None of this diminishes what Dybantsa did. The freshman phenom finished with 28 points, five rebounds, and four assists, and he dragged BYU back into the game on multiple occasions with sheer individual brilliance. Robert Wright III was outstanding alongside him with 17 points on a perfect 3-of-3 night from three. Keba Keita anchored the interior defensively with three blocks, his seventh multi-block game of the season.

But the free-throw line was BYU’s undoing. The Cougars drew fouls consistently, and the Cougars in blue went just 16-of-28 from the stripe — leaving 12 points on the table in a game decided by 11. BYU also shot 39.6% from the field and 36.4% from three, numbers that aren’t going to beat a team of Houston’s caliber on any night.

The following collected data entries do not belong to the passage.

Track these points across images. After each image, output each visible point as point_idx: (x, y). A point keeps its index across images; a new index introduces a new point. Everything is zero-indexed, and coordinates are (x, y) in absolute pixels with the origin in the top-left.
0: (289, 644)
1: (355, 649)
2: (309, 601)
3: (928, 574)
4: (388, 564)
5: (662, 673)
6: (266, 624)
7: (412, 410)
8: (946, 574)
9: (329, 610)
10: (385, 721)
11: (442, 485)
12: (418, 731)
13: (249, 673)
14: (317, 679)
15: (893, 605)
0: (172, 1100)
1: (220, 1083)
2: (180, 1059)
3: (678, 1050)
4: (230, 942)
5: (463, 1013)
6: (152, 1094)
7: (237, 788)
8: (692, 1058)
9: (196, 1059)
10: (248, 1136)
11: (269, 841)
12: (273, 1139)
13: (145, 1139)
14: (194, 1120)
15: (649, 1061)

“We can’t seem to finish the job, and that’s disappointing,” said BYU coach Kevin Young. “I did think they responded, which for me was going to be an ‘I’m going to learn a lot about our group’ type of game.”

What It Means

Four wins in a row. Four games out of first with a manageable schedule ahead. Houston is playing with the confidence of a program that has been here before and knows exactly how to close out road games in hostile environments. Cenac, Sharp, Flemings — all of them delivered when it mattered on Saturday night.

The Cougars return home Tuesday to host Utah at Fertitta Center. The Big 12 race with Arizona is very much alive.